As of October, the OIC has changed every disapproval of Moda’s 2014 association plan filings to – “Filed without further review per the Order on Motion for Summary Judgment filed on July 1, 2015.”
Here are the revised not disapproved filings:
- Alltech Information Technology Group
- Columbia Retail Industry Group
- Greater Northwest Health Industry Group
- Greater Columbia Manufacturing Trust
- Pacific Business Resource Group
I went back and re-read administrative law Judge Finkle’s July 1st, summary judgment order rejecting the OIC’s disapproval of association health plan rates and I re-read Judge Finkle’s order staying the bona fide issues.
So how does the July 1st order result in an OIC response that the filings should be accepted and not reviewed? I have no idea, and that’s my legal opinion. I simply don’t know how we get from the OIC rejecting and fighting the bona fide status of these associations to walking away without comment.

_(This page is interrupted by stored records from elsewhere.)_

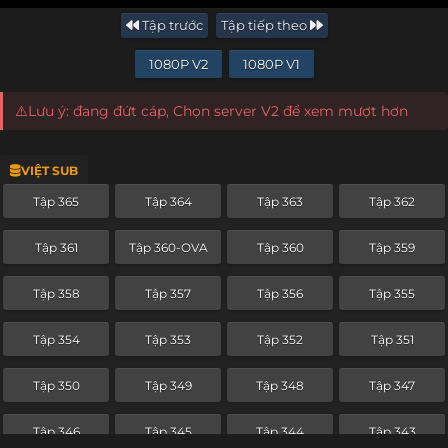
Tập trước
Tập tiếp theo
1080P V2
1080P V1
⚠️Lưu ý: đang đứt cáp, Chọn server V2 để xem mượt hơn
VIỆT SUB
Tập 365
Tập 364
Tập 363
Tập 362
Tập 361
Tập 360-OVA
Tập 360
Tập 359
Tập 358
Tập 357
Tập 356
Tập 355
Tập 354
Tập 353
Tập 352
Tập 351
Tập 350
Tập 349
Tập 348
Tập 347
Tập 346
Tập 345
Tập 344
Tập 343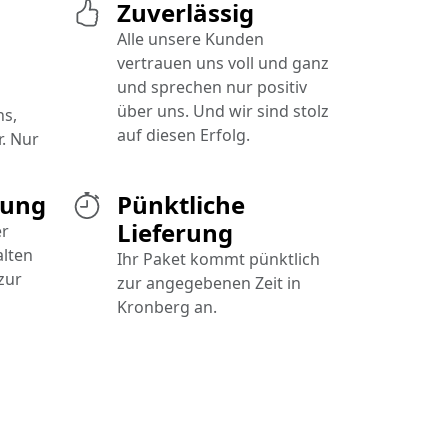
Zuverlässig
Alle unsere Kunden
vertrauen uns voll und ganz
und sprechen nur positiv
über uns. Und wir sind stolz
ns,
auf diesen Erfolg.
. Nur
gung
Pünktliche
Lieferung
er
alten
Ihr Paket kommt pünktlich
zur
zur angegebenen Zeit in
Kronberg an.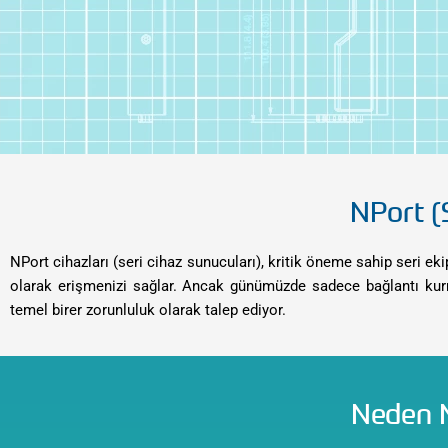
NPort (
NPort cihazları (seri cihaz sunucuları), kritik öneme sahip seri e
olarak erişmenizi sağlar. Ancak günümüzde sadece bağlantı kurmak
temel birer zorunluluk olarak talep ediyor.
Neden N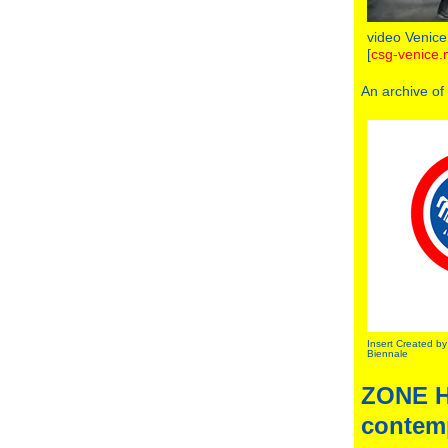
video Venice
[
csg-venice
An archive of 
Insert Created b
Biennale
ZONE H
contem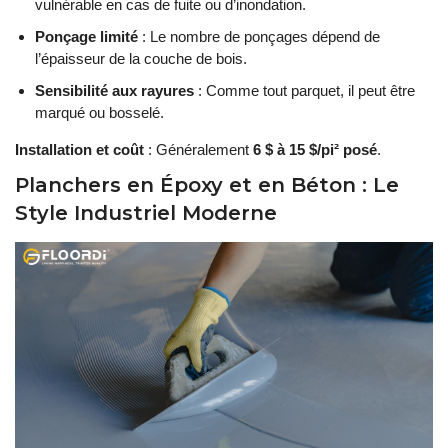
vulnérable en cas de fuite ou d’inondation.
Ponçage limité
: Le nombre de ponçages dépend de
l’épaisseur de la couche de bois.
Sensibilité aux rayures
: Comme tout parquet, il peut être
marqué ou bosselé.
Installation et coût
: Généralement
6 $ à 15 $/pi² posé
.
Planchers en Époxy et en Béton : Le
Style Industriel Moderne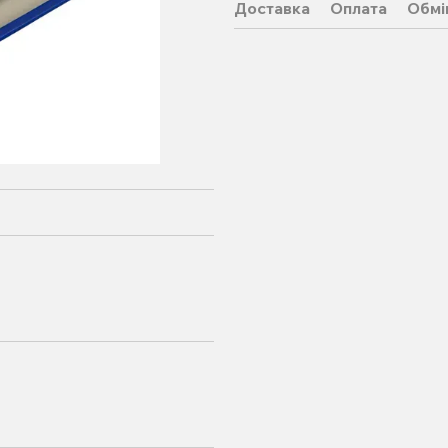
Доставка
Оплата
Обмі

My educated guess is this: the agency read its own rules and decided not to judge the bona fide status of the association plan. Here’s the rule:
WAC 284-170-958 Transition of plans purchased by association members.
(1) An issuer must not offer or issue a plan to individuals or small groups through an association or member-governed group as a large group plan unless the association or member-governed group to whom the plan is issued constitutes an employer under 29 U.S.C. § 1002(5) of the Employee Retirement Income Security Act of 1974 (29 U.S.C. Section 1001 et. seq.), as amended, and the number of eligible employees is more than fifty.
(2) An issuer must make a good faith effort to ensure that any association or member-governed group to whom it issues a large group plan meets the requirements of subsection (1) of this section prior to submitting its form and rate filings to the commissioner, and prior to issuing such coverage. An issuer must maintain the documentation supporting the determination and provide it to the commissioner upon request. An issuer may reasonably rely upon an opinion from the U.S. Department of Labor as reasonable proof that the requirements of 29 U.S.C. 1002(5) are met by the association or member-governed group.
Here’s an excerpt from the OIC instructions for filing association health plans:
G. 5. Major medical plan filings must attach a PDF document titled “Evidence as an Employer” on the Supporting Documentation tab. The document must include, at a minimum, the following information:
- A copy of the association bylaws; and
- A copy of the trust agreement or other organizational document which shows the purpose of the association and who governs the association; and
- A statement of the association’s history; and
- A copy of the occupational categories/ industry classifications comprising the employers in the association; and
- An advisory opinion from the Federal Department of Labor demonstrating that the group is qualified to purchase association coverage;
- In the absence of a Federal Department of Labor opinion, an opinion from an attorney explaining how and why the association qualifies as a true employer under 29 U.S.C. § 1002(5) of the Employee Retirement Income Security Act (ERISA) of 1974.
We have literally arrived at the beginning of the OIC’s bizarre association health plan review process begun in September 2012. That process resulted in the grand announcement and formal letter that the OIC had approved the bona fide status of the Master Builders Association. As the agency initially advised – “AHPs will need to deal directly with DOL for guidance as that organization is the final determiner of status.”
After three years of enormous expenditures of time and money, the Commissioner appears to have decided not to argue over an association’s “bona fide” status. This feels like a triumph of literacy over desire; but, the cramp in my brain won’t let me enjoy it.